The notorious instruction to “kill the Indian, save the man” summarizes the genocidal logic propelling colonial rule. Residential schools were designed to “kill” diverse Indigenous character — to alienate Indigenous peoples from their land, languages, spiritualities, communities and philosophies.
This genocidal legacy is evident today — in British Columbia, for example, only four per cent of Indigenous people are fluent in their mother tongue; across Canada, all 70 remaining Indigenous languages are deemed “endangered” or “vulnerable” by UNESCO.
Suppressing Indigenous culture was a colonial necessity. The matriarchal, gender-queer, extended-kinship networks underlying Indigenous governance norms were incompatible with patriarchal European systems organized around the heterosexual and monogamous nuclear family unit. As the Yellowhead Institute writes:
“Women, transgender, queer, and Two-Spirit people were … targeted and disempowered with the intention of removing them from leadership and minimizing any confrontation or challenge they posed to the patriarchy of Western systems of governance.”
Modern-day violence against Indigenous women and Two-Spirit people is a legacy of this enforced hetero-patriarchy.
Multicultural “diversity” is superficial — embracing but the commodifiable trinkets of “culture,” such as food and clothing, that are easily accommodated within the monocultural reality of global capitalism.
“Decolonization” involves the restoration of structural diversity — the rights of Indigenous nations to organize themselves and their resources according to their own governance systems, ones that facilitated for centuries their respectful and sustainable co-existence with land, non-human animals, other nations and future generations.
Indigenous nations have and continue to work towards this decolonial future — asserting jurisdiction over their territories, fighting to fulfill their territorial responsibilities, keeping alive their languages and philosophies, advocating against the violence they experience and generously allying with non-Indigenous peoples also subject to state oppression.
Today, as we confront the limitations of our existing world order — one that has produced large-scale environmental degradation and extreme poverty — the dearth of active alternatives is an imaginative barrier to envisioning and installing a different one. The elimination of diversity — under multiculturalism, no less — threatens us all.

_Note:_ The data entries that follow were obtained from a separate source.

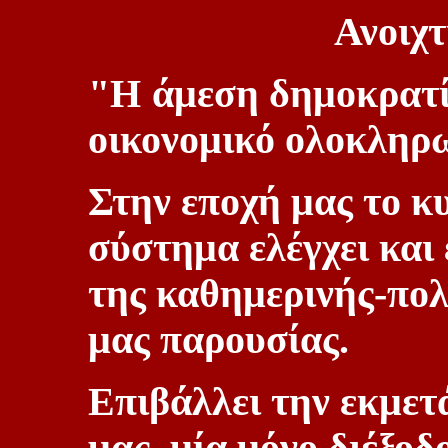
Ανοιχ
"Η άμεση δημοκρατί
οικονομικό ολοκληρ
Στην εποχή μας το κ
σύστημα ελέγχει και 
της καθημερινής-πολ
μας παρουσίας.
Επιβάλλει την εκμε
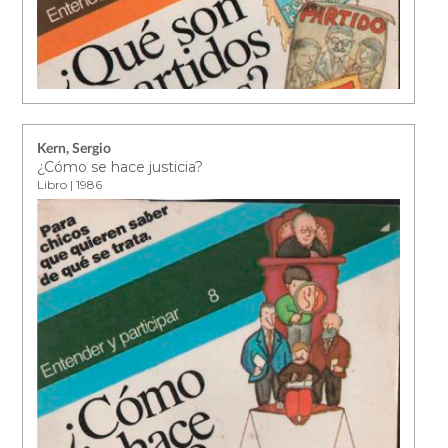
Kern, Sergio
¿Cómo se hace justicia?
Libro | 1986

Multiculturalism is not anti-racism
Those of us who benefit, in some way, from racial and colonial dynamics, find ways to distance ourselves from them — we say that “things have improved”; “thank goodness we’re not the U.S.”; or, even, “at least we’re not Quebec.”

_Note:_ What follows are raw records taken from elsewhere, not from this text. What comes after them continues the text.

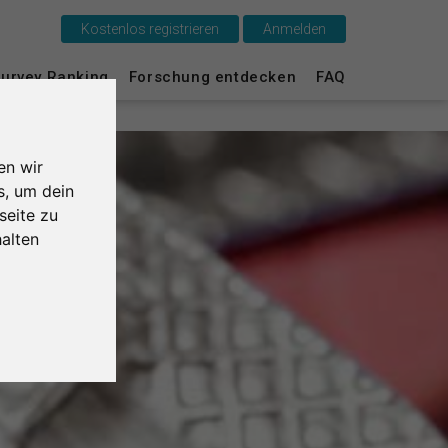
Kostenlos registrieren
Anmelden
Das ist SurveyCircle
urvey Ranking
Forschung entdecken
FAQ
Survey Ranking
en wir
Forschung entdecken
s, um dein
seite zu
FAQ
alten
Kostenlos registrieren
Anmelden
English
Nederlands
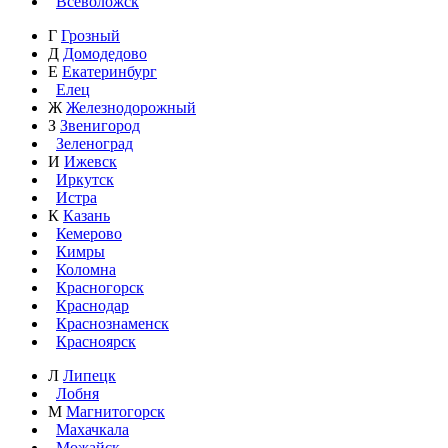
Всеволожск
Г
Грозный
Д
Домодедово
Е
Екатеринбург
Елец
Ж
Железнодорожный
З
Звенигород
Зеленоград
И
Ижевск
Иркутск
Истра
К
Казань
Кемерово
Кимры
Коломна
Красногорск
Краснодар
Краснознаменск
Красноярск
Л
Липецк
Лобня
М
Магнитогорск
Махачкала
Можайск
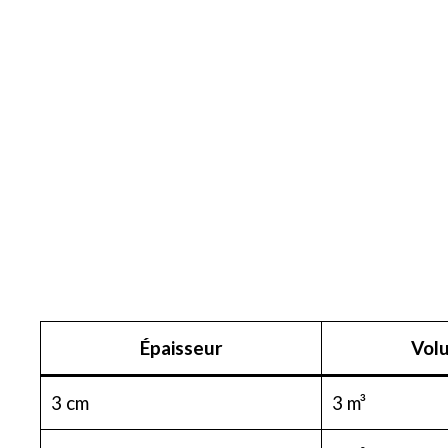
Épaisseur
Volu
3 cm
3 m³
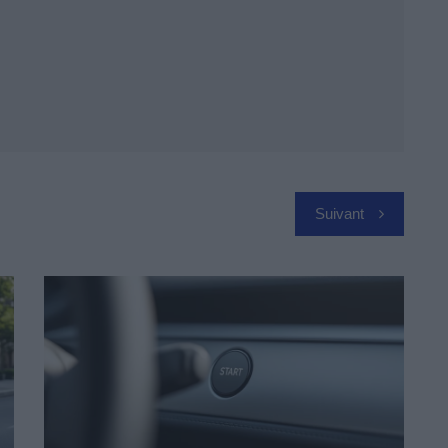
Suivant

But rather than search for differences between past and present or here and there, we’re better to find continuities. Indeed, whatever has changed, white people and systems dominate the world, materially and politically. Multicultural Canada is not immune to this.
Racism is adaptive. While legally enforced systems of racial apartheid are no longer the norm, segregation persists through racialized class differentials; biological racism is no longer in vogue, but cultural manifestations have taken their place; race-based slavery has been supplanted by citizenship-based indentured servitude; the children and grandchildren of residential school survivors are now traumatized through systems of child welfare.
Multiculturalism isn’t our salvation: it’s another racial adaptation. It can’t and won’t overcome racism. It was never meant to.
Khadijah Kanji holds a masters in social work. She works in therapy, as well as in research, programming,and public education on issues of Islamophobia, racism, transphobia/homophobia and other areas of social justice.